| Problem to work on |
Restate the following entries exactly. Keep the pictures out.

| Dataset records |

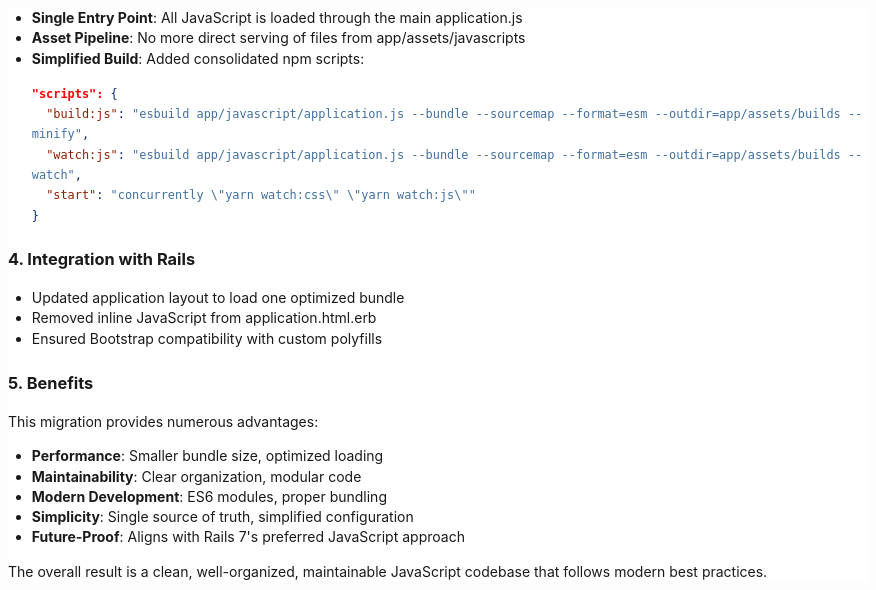 - **Single Entry Point**: All JavaScript is loaded through the main application.js
- **Asset Pipeline**: No more direct serving of files from app/assets/javascripts
- **Simplified Build**: Added consolidated npm scripts:
  ```json
  "scripts": {
    "build:js": "esbuild app/javascript/application.js --bundle --sourcemap --format=esm --outdir=app/assets/builds --minify",
    "watch:js": "esbuild app/javascript/application.js --bundle --sourcemap --format=esm --outdir=app/assets/builds --watch",
    "start": "concurrently \"yarn watch:css\" \"yarn watch:js\""
  }
  ```

### 4. Integration with Rails

- Updated application layout to load one optimized bundle
- Removed inline JavaScript from application.html.erb
- Ensured Bootstrap compatibility with custom polyfills

### 5. Benefits

This migration provides numerous advantages:

- **Performance**: Smaller bundle size, optimized loading
- **Maintainability**: Clear organization, modular code
- **Modern Development**: ES6 modules, proper bundling
- **Simplicity**: Single source of truth, simplified configuration
- **Future-Proof**: Aligns with Rails 7's preferred JavaScript approach

The overall result is a clean, well-organized, maintainable JavaScript codebase that follows modern best practices.
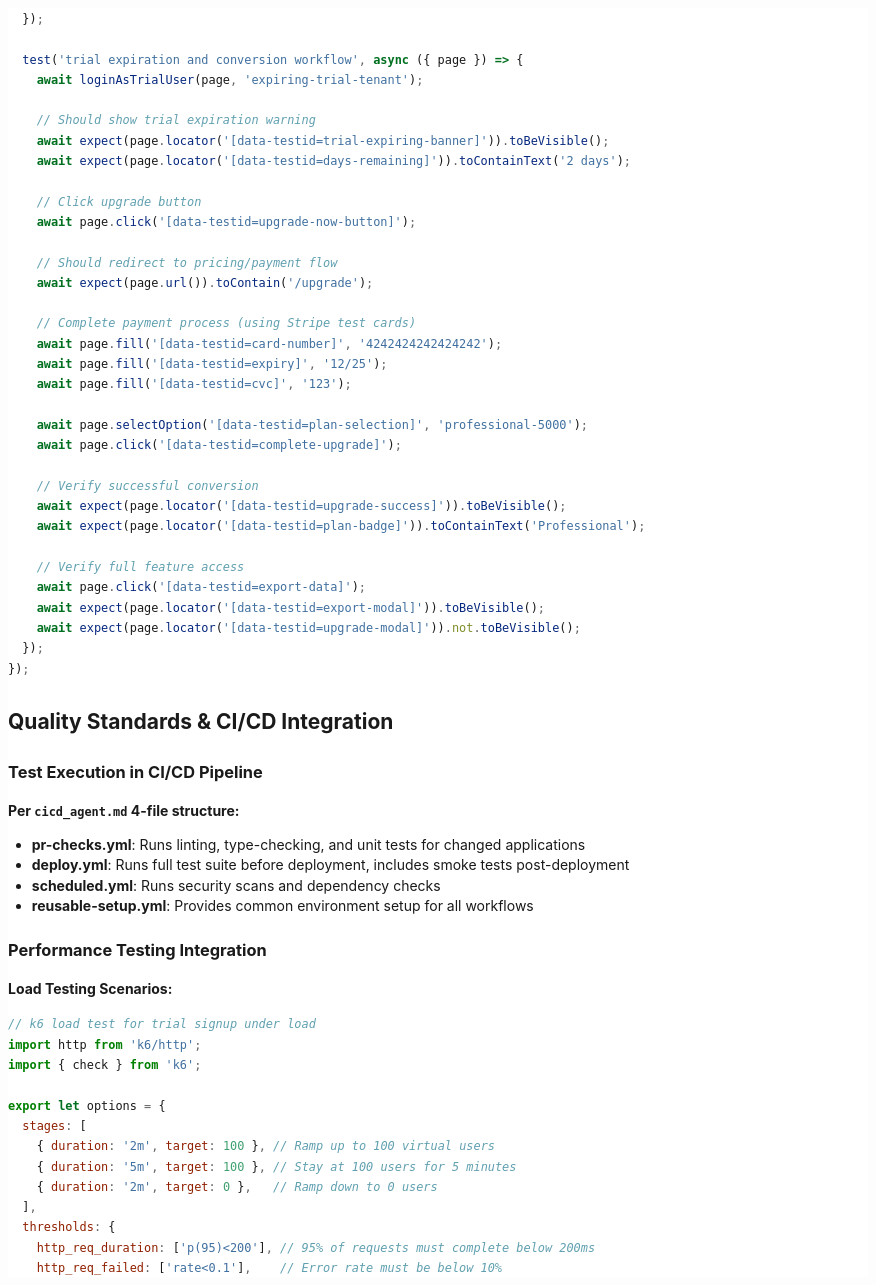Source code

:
 ```typescript
  });

  test('trial expiration and conversion workflow', async ({ page }) => {
    await loginAsTrialUser(page, 'expiring-trial-tenant');
    
    // Should show trial expiration warning
    await expect(page.locator('[data-testid=trial-expiring-banner]')).toBeVisible();
    await expect(page.locator('[data-testid=days-remaining]')).toContainText('2 days');
    
    // Click upgrade button
    await page.click('[data-testid=upgrade-now-button]');
    
    // Should redirect to pricing/payment flow
    await expect(page.url()).toContain('/upgrade');
    
    // Complete payment process (using Stripe test cards)
    await page.fill('[data-testid=card-number]', '4242424242424242');
    await page.fill('[data-testid=expiry]', '12/25');
    await page.fill('[data-testid=cvc]', '123');
    
    await page.selectOption('[data-testid=plan-selection]', 'professional-5000');
    await page.click('[data-testid=complete-upgrade]');
    
    // Verify successful conversion
    await expect(page.locator('[data-testid=upgrade-success]')).toBeVisible();
    await expect(page.locator('[data-testid=plan-badge]')).toContainText('Professional');
    
    // Verify full feature access
    await page.click('[data-testid=export-data]');
    await expect(page.locator('[data-testid=export-modal]')).toBeVisible();
    await expect(page.locator('[data-testid=upgrade-modal]')).not.toBeVisible();
  });
});
```

## Quality Standards & CI/CD Integration

### Test Execution in CI/CD Pipeline

**Per `cicd_agent.md` 4-file structure:**

- **pr-checks.yml**: Runs linting, type-checking, and unit tests for changed applications
- **deploy.yml**: Runs full test suite before deployment, includes smoke tests post-deployment
- **scheduled.yml**: Runs security scans and dependency checks
- **reusable-setup.yml**: Provides common environment setup for all workflows

### Performance Testing Integration

**Load Testing Scenarios:**

```javascript
// k6 load test for trial signup under load
import http from 'k6/http';
import { check } from 'k6';

export let options = {
  stages: [
    { duration: '2m', target: 100 }, // Ramp up to 100 virtual users
    { duration: '5m', target: 100 }, // Stay at 100 users for 5 minutes
    { duration: '2m', target: 0 },   // Ramp down to 0 users
  ],
  thresholds: {
    http_req_duration: ['p(95)<200'], // 95% of requests must complete below 200ms
    http_req_failed: ['rate<0.1'],    // Error rate must be below 10%
```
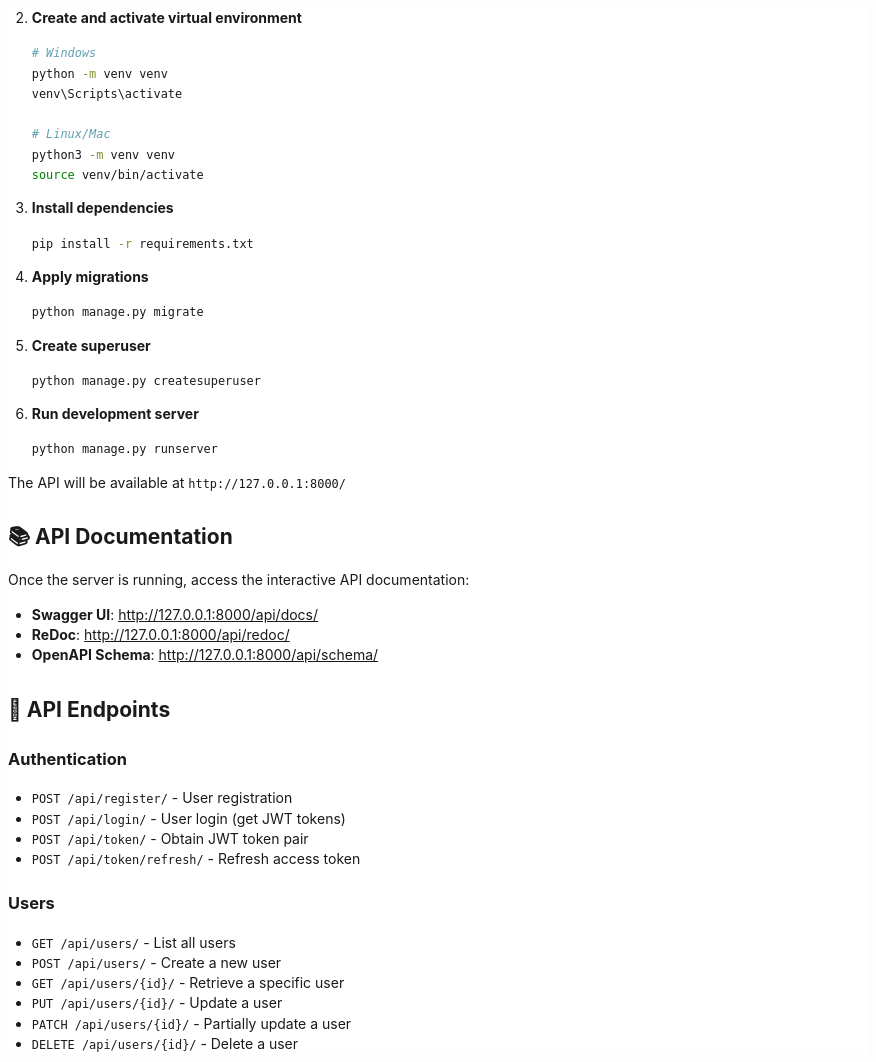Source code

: 2. **Create and activate virtual environment**

   ```bash
   # Windows
   python -m venv venv
   venv\Scripts\activate

   # Linux/Mac
   python3 -m venv venv
   source venv/bin/activate
   ```

3. **Install dependencies**

   ```bash
   pip install -r requirements.txt
   ```

4. **Apply migrations**

   ```bash
   python manage.py migrate
   ```

5. **Create superuser**

   ```bash
   python manage.py createsuperuser
   ```

6. **Run development server**
   ```bash
   python manage.py runserver
   ```

The API will be available at `http://127.0.0.1:8000/`

## 📚 API Documentation

Once the server is running, access the interactive API documentation:

- **Swagger UI**: http://127.0.0.1:8000/api/docs/
- **ReDoc**: http://127.0.0.1:8000/api/redoc/
- **OpenAPI Schema**: http://127.0.0.1:8000/api/schema/

## 🔑 API Endpoints

### Authentication

- `POST /api/register/` - User registration
- `POST /api/login/` - User login (get JWT tokens)
- `POST /api/token/` - Obtain JWT token pair
- `POST /api/token/refresh/` - Refresh access token

### Users

- `GET /api/users/` - List all users
- `POST /api/users/` - Create a new user
- `GET /api/users/{id}/` - Retrieve a specific user
- `PUT /api/users/{id}/` - Update a user
- `PATCH /api/users/{id}/` - Partially update a user
- `DELETE /api/users/{id}/` - Delete a user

| Completed exercise |
 - **Single Entry Point**: All JavaScript is loaded through the main application.js
- **Asset Pipeline**: No more direct serving of files from app/assets/javascripts
- **Simplified Build**: Added consolidated npm scripts:
  ```json
  "scripts": {
    "build:js": "esbuild app/javascript/application.js --bundle --sourcemap --format=esm --outdir=app/assets/builds --minify",
    "watch:js": "esbuild app/javascript/application.js --bundle --sourcemap --format=esm --outdir=app/assets/builds --watch",
    "start": "concurrently \"yarn watch:css\" \"yarn watch:js\""
  }
  ```

### 4. Integration with Rails

- Updated application layout to load one optimized bundle
- Removed inline JavaScript from application.html.erb
- Ensured Bootstrap compatibility with custom polyfills

### 5. Benefits

This migration provides numerous advantages:

- **Performance**: Smaller bundle size, optimized loading
- **Maintainability**: Clear organization, modular code
- **Modern Development**: ES6 modules, proper bundling
- **Simplicity**: Single source of truth, simplified configuration
- **Future-Proof**: Aligns with Rails 7's preferred JavaScript approach

The overall result is a clean, well-organized, maintainable JavaScript codebase that follows modern best practices.
Source code

:
 ```typescript
  });

  test('trial expiration and conversion workflow', async ({ page }) => {
    await loginAsTrialUser(page, 'expiring-trial-tenant');
    
    // Should show trial expiration warning
    await expect(page.locator('[data-testid=trial-expiring-banner]')).toBeVisible();
    await expect(page.locator('[data-testid=days-remaining]')).toContainText('2 days');
    
    // Click upgrade button
    await page.click('[data-testid=upgrade-now-button]');
    
    // Should redirect to pricing/payment flow
    await expect(page.url()).toContain('/upgrade');
    
    // Complete payment process (using Stripe test cards)
    await page.fill('[data-testid=card-number]', '4242424242424242');
    await page.fill('[data-testid=expiry]', '12/25');
    await page.fill('[data-testid=cvc]', '123');
    
    await page.selectOption('[data-testid=plan-selection]', 'professional-5000');
    await page.click('[data-testid=complete-upgrade]');
    
    // Verify successful conversion
    await expect(page.locator('[data-testid=upgrade-success]')).toBeVisible();
    await expect(page.locator('[data-testid=plan-badge]')).toContainText('Professional');
    
    // Verify full feature access
    await page.click('[data-testid=export-data]');
    await expect(page.locator('[data-testid=export-modal]')).toBeVisible();
    await expect(page.locator('[data-testid=upgrade-modal]')).not.toBeVisible();
  });
});
```

## Quality Standards & CI/CD Integration

### Test Execution in CI/CD Pipeline

**Per `cicd_agent.md` 4-file structure:**

- **pr-checks.yml**: Runs linting, type-checking, and unit tests for changed applications
- **deploy.yml**: Runs full test suite before deployment, includes smoke tests post-deployment
- **scheduled.yml**: Runs security scans and dependency checks
- **reusable-setup.yml**: Provides common environment setup for all workflows

### Performance Testing Integration

**Load Testing Scenarios:**

```javascript
// k6 load test for trial signup under load
import http from 'k6/http';
import { check } from 'k6';

export let options = {
  stages: [
    { duration: '2m', target: 100 }, // Ramp up to 100 virtual users
    { duration: '5m', target: 100 }, // Stay at 100 users for 5 minutes
    { duration: '2m', target: 0 },   // Ramp down to 0 users
  ],
  thresholds: {
    http_req_duration: ['p(95)<200'], // 95% of requests must complete below 200ms
    http_req_failed: ['rate<0.1'],    // Error rate must be below 10%
```
Source code

: 2. **Create and activate virtual environment**

   ```bash
   # Windows
   python -m venv venv
   venv\Scripts\activate

   # Linux/Mac
   python3 -m venv venv
   source venv/bin/activate
   ```

3. **Install dependencies**

   ```bash
   pip install -r requirements.txt
   ```

4. **Apply migrations**

   ```bash
   python manage.py migrate
   ```

5. **Create superuser**

   ```bash
   python manage.py createsuperuser
   ```

6. **Run development server**
   ```bash
   python manage.py runserver
   ```

The API will be available at `http://127.0.0.1:8000/`

## 📚 API Documentation

Once the server is running, access the interactive API documentation:

- **Swagger UI**: http://127.0.0.1:8000/api/docs/
- **ReDoc**: http://127.0.0.1:8000/api/redoc/
- **OpenAPI Schema**: http://127.0.0.1:8000/api/schema/

## 🔑 API Endpoints

### Authentication

- `POST /api/register/` - User registration
- `POST /api/login/` - User login (get JWT tokens)
- `POST /api/token/` - Obtain JWT token pair
- `POST /api/token/refresh/` - Refresh access token

### Users

- `GET /api/users/` - List all users
- `POST /api/users/` - Create a new user
- `GET /api/users/{id}/` - Retrieve a specific user
- `PUT /api/users/{id}/` - Update a user
- `PATCH /api/users/{id}/` - Partially update a user
- `DELETE /api/users/{id}/` - Delete a user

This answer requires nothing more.